=== TASK DIRECTIONS ===
The records below need to be set down again exactly; their images stay out.

Stored items from a collection:
BEGIN
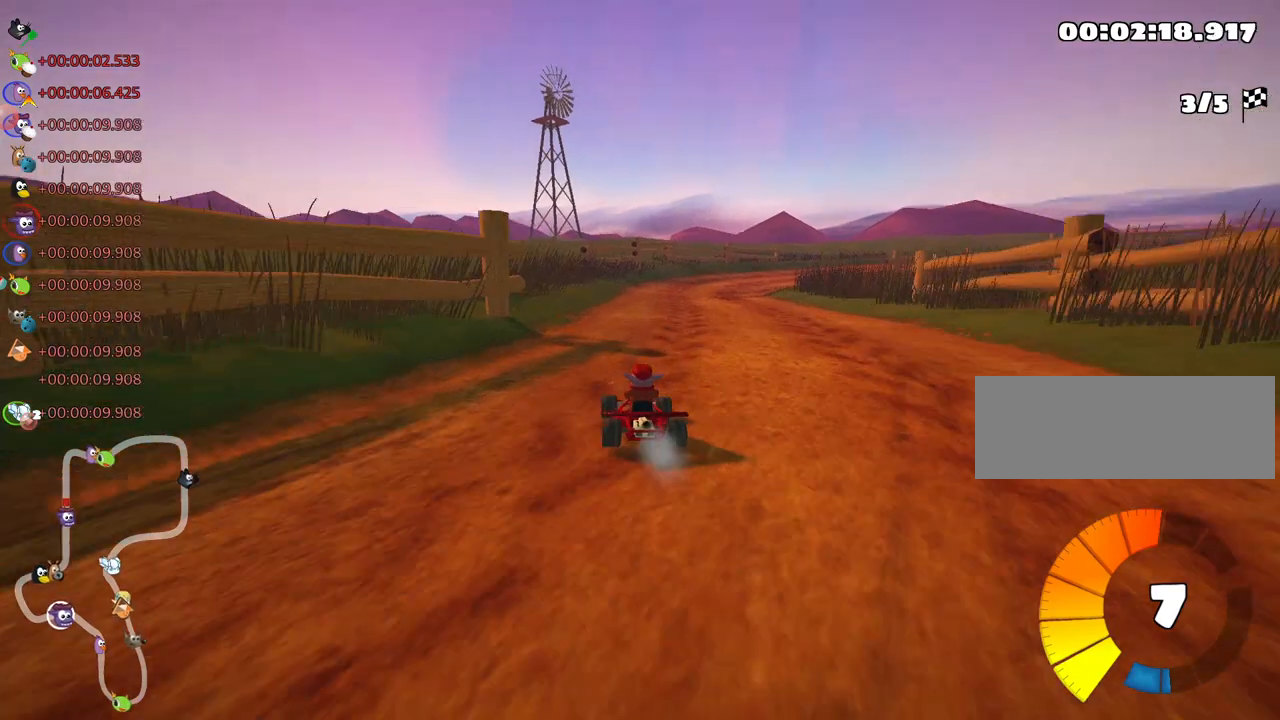
{"keys": ["left", "skid", "up"], "events": [[117, "right", "up"], [150, "left", "down"], [450, "left", "up"], [467, "left", "down"]]}
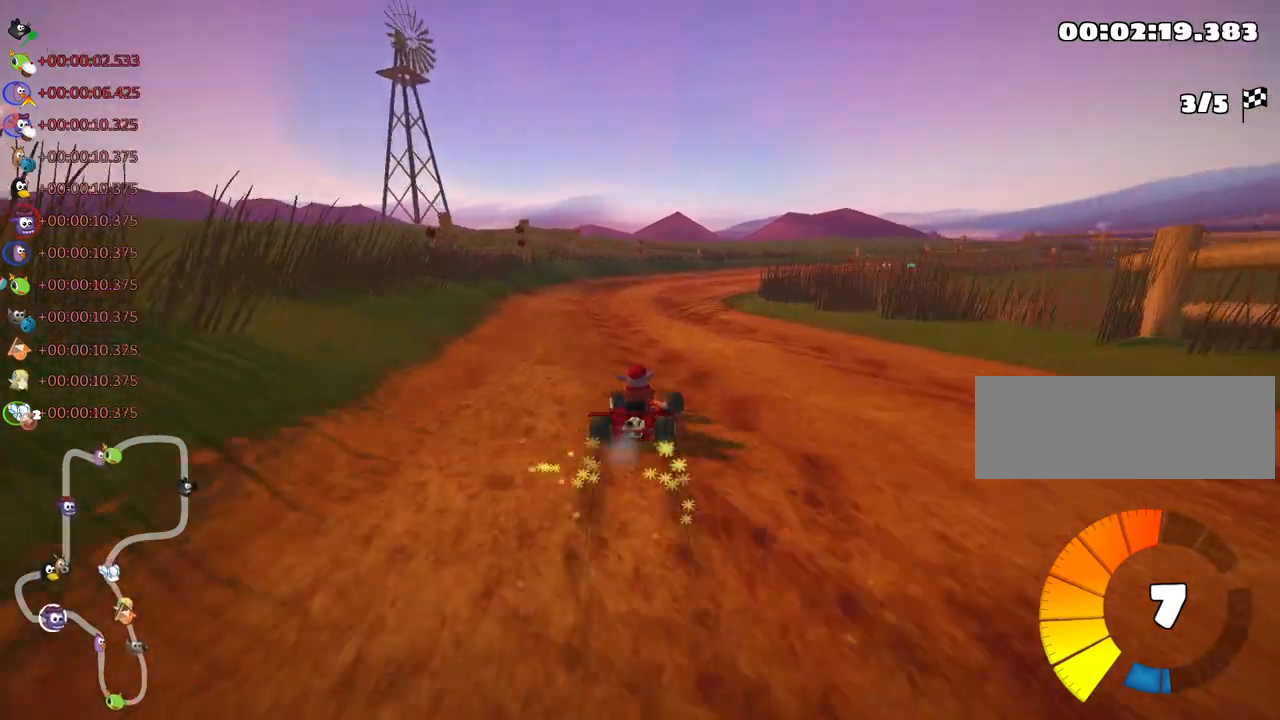
{"keys": ["skid", "up"], "events": [[133, "left", "up"], [217, "right", "down"], [467, "right", "up"]]}
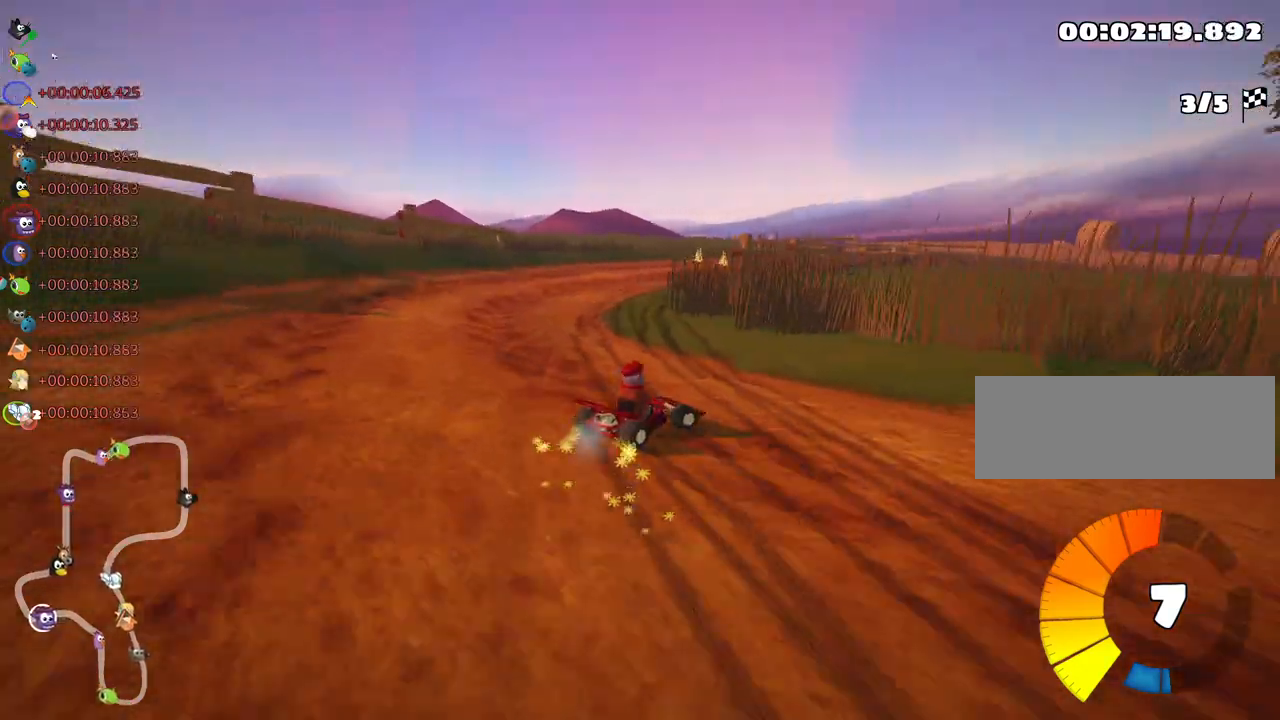
{"keys": ["skid", "up"], "events": []}
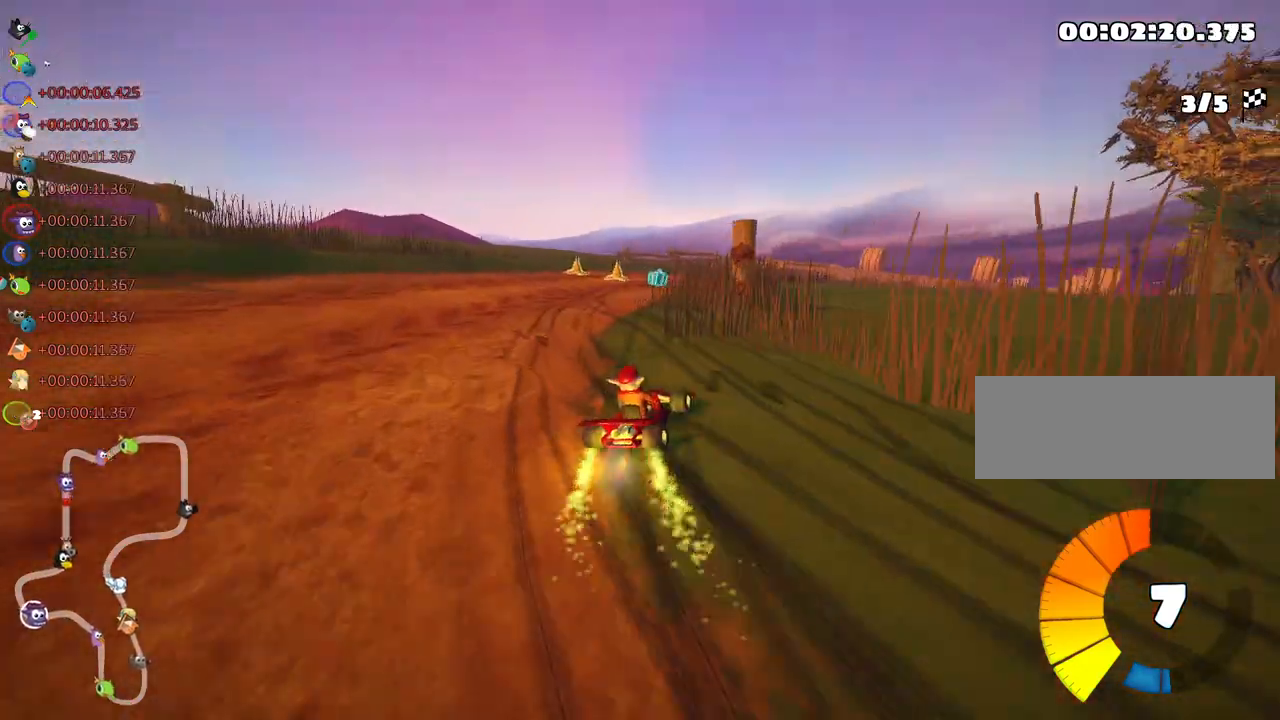
{"keys": ["left", "skid", "up"], "events": [[217, "left", "down"]]}
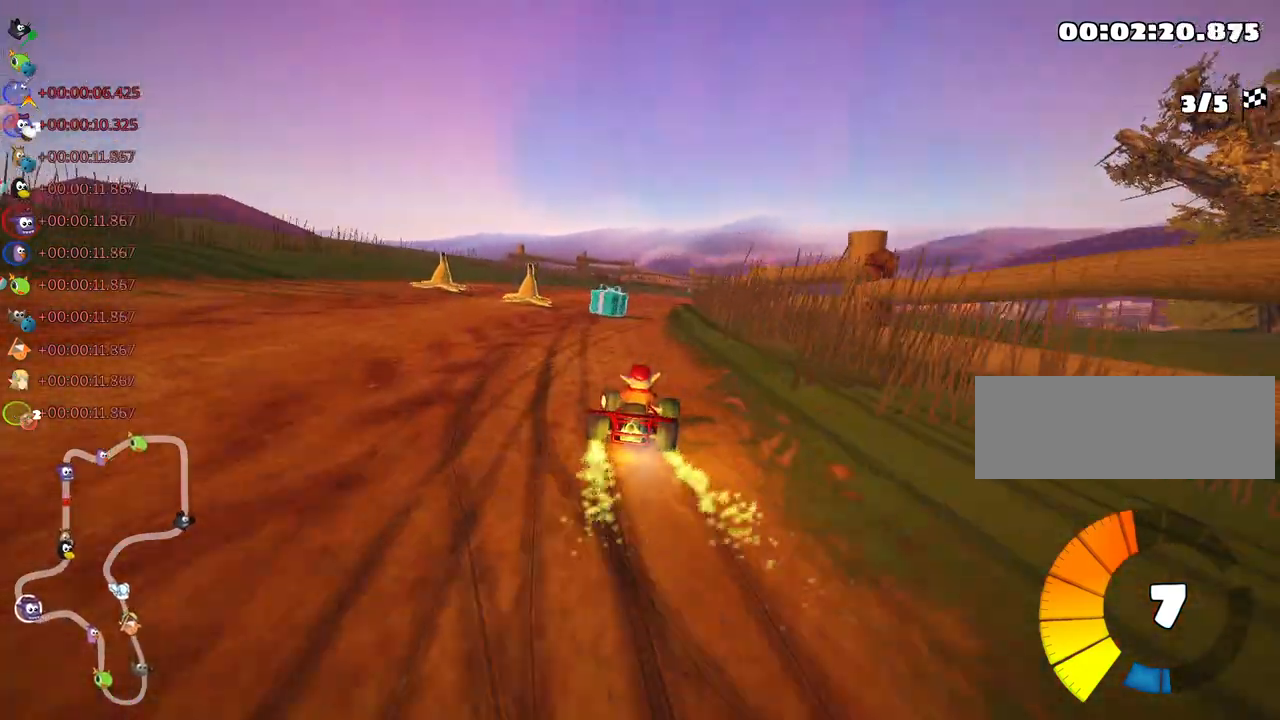
{"keys": ["left", "skid", "up"], "events": [[83, "left", "up"], [150, "right", "down"], [300, "right", "up"], [350, "left", "down"]]}
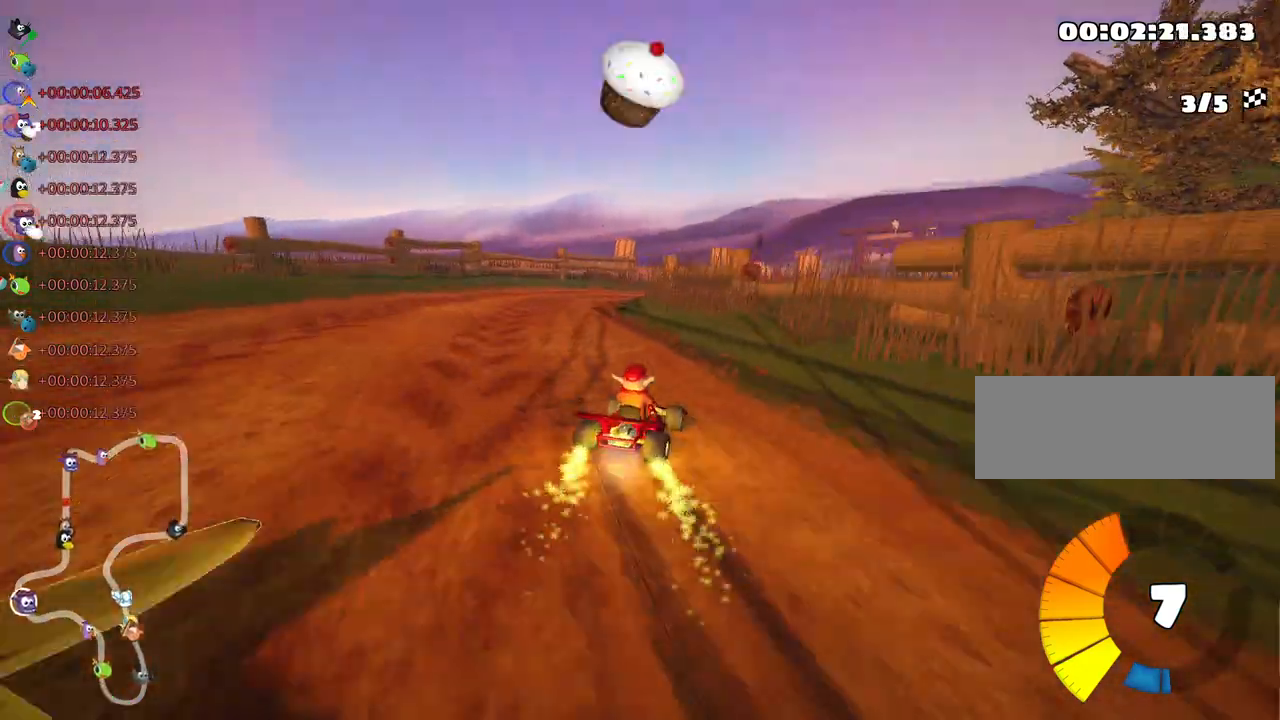
{"keys": ["left", "skid", "up"], "events": [[17, "left", "up"], [333, "left", "down"]]}
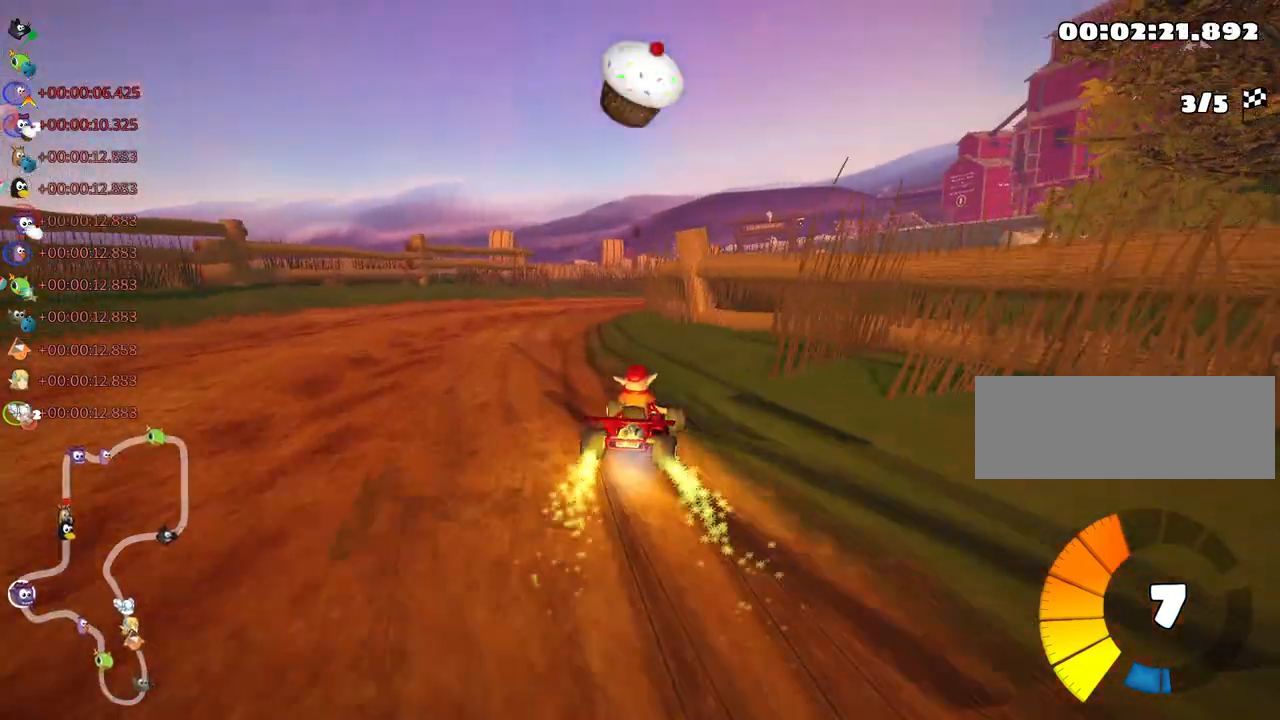
{"keys": ["right", "up"], "events": [[117, "left", "up"], [417, "right", "down"], [467, "skid", "up"]]}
END
=== RESULT OF THE EXERCISE ===
{"keys": ["left", "skid", "up"], "events": [[117, "right", "up"], [150, "left", "down"], [450, "left", "up"], [467, "left", "down"]]}
{"keys": ["skid", "up"], "events": [[133, "left", "up"], [217, "right", "down"], [467, "right", "up"]]}
{"keys": ["skid", "up"], "events": []}
{"keys": ["left", "skid", "up"], "events": [[217, "left", "down"]]}
{"keys": ["left", "skid", "up"], "events": [[83, "left", "up"], [150, "right", "down"], [300, "right", "up"], [350, "left", "down"]]}
{"keys": ["left", "skid", "up"], "events": [[17, "left", "up"], [333, "left", "down"]]}
{"keys": ["right", "up"], "events": [[117, "left", "up"], [417, "right", "down"], [467, "skid", "up"]]}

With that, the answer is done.